[Opening Information section]
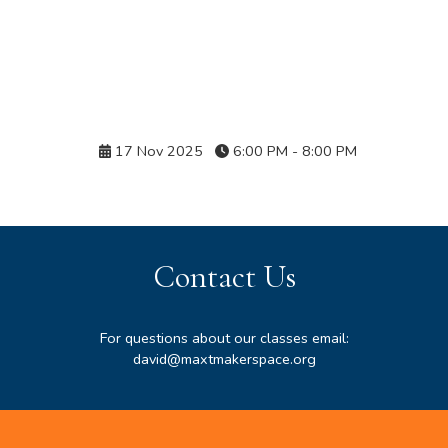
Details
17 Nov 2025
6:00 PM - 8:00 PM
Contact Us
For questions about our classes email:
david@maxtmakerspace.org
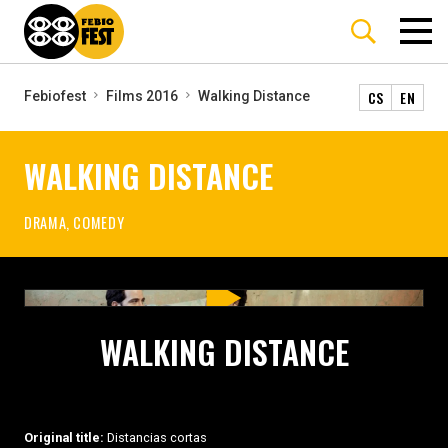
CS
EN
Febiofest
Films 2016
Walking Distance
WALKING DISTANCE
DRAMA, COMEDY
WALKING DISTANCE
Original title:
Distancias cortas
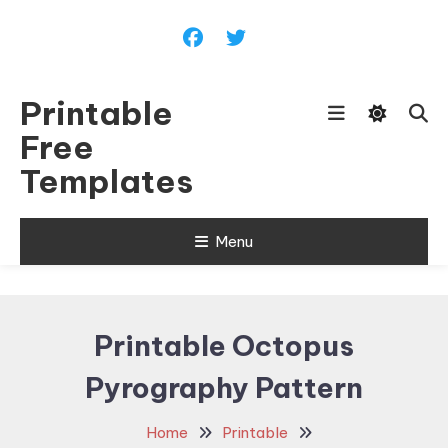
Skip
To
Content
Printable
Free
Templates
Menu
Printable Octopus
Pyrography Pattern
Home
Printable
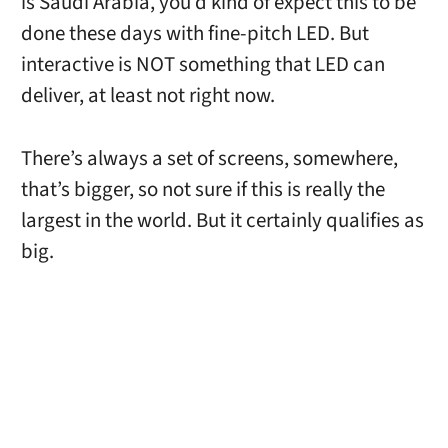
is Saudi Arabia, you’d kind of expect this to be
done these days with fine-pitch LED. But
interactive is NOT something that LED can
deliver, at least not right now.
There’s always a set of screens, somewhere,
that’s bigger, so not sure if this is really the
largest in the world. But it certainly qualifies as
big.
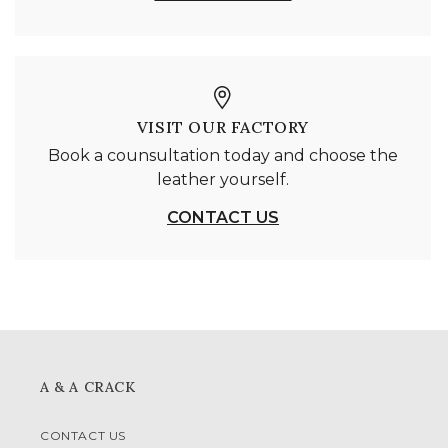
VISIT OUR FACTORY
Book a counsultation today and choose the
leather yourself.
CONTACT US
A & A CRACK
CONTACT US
[Closing Information section]
[Opening Information section]
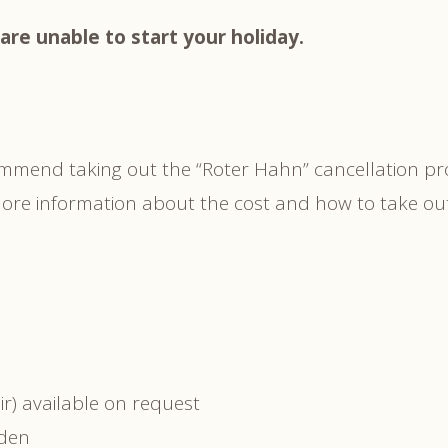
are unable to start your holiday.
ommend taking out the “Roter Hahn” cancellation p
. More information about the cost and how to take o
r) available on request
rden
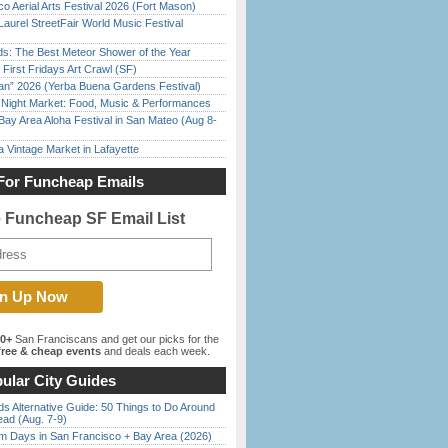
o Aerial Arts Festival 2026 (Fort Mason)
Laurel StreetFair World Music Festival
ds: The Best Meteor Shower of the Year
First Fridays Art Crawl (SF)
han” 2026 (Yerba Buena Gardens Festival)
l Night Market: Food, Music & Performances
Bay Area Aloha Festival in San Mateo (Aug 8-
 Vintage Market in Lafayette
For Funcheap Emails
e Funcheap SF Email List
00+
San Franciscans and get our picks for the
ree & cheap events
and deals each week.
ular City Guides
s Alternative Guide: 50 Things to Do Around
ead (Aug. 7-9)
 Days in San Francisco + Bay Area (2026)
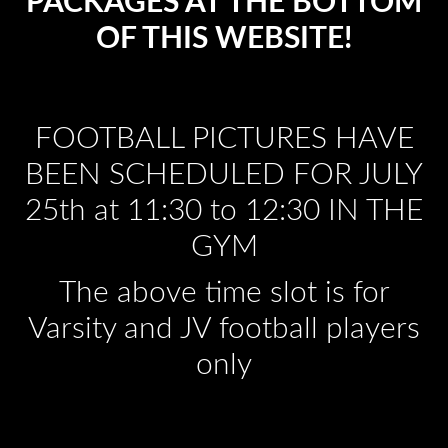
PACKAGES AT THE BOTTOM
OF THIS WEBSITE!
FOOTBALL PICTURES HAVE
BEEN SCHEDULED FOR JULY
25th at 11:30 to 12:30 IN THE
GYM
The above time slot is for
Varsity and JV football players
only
[Closing Information section]
[Opening Information section]
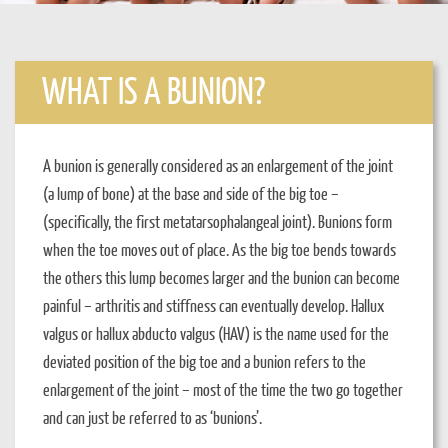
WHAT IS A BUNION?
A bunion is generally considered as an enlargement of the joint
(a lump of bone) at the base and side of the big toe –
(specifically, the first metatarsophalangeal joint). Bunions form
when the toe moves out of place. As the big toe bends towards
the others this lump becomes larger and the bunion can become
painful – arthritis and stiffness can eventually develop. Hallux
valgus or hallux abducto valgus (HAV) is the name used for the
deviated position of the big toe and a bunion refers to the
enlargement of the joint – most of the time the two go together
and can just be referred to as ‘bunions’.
[Closing Information section]
§ To-do item
Write out again, word for word, the lines of the material above that run from the line containing "WHAT IS A BUNION?" through the line containing "and can just be referred to as ‘bunions’.", with both of those lines included.

§ Task result
WHAT IS A BUNION?
A bunion is generally considered as an enlargement of the joint
(a lump of bone) at the base and side of the big toe –
(specifically, the first metatarsophalangeal joint). Bunions form
when the toe moves out of place. As the big toe bends towards
the others this lump becomes larger and the bunion can become
painful – arthritis and stiffness can eventually develop. Hallux
valgus or hallux abducto valgus (HAV) is the name used for the
deviated position of the big toe and a bunion refers to the
enlargement of the joint – most of the time the two go together
and can just be referred to as ‘bunions’.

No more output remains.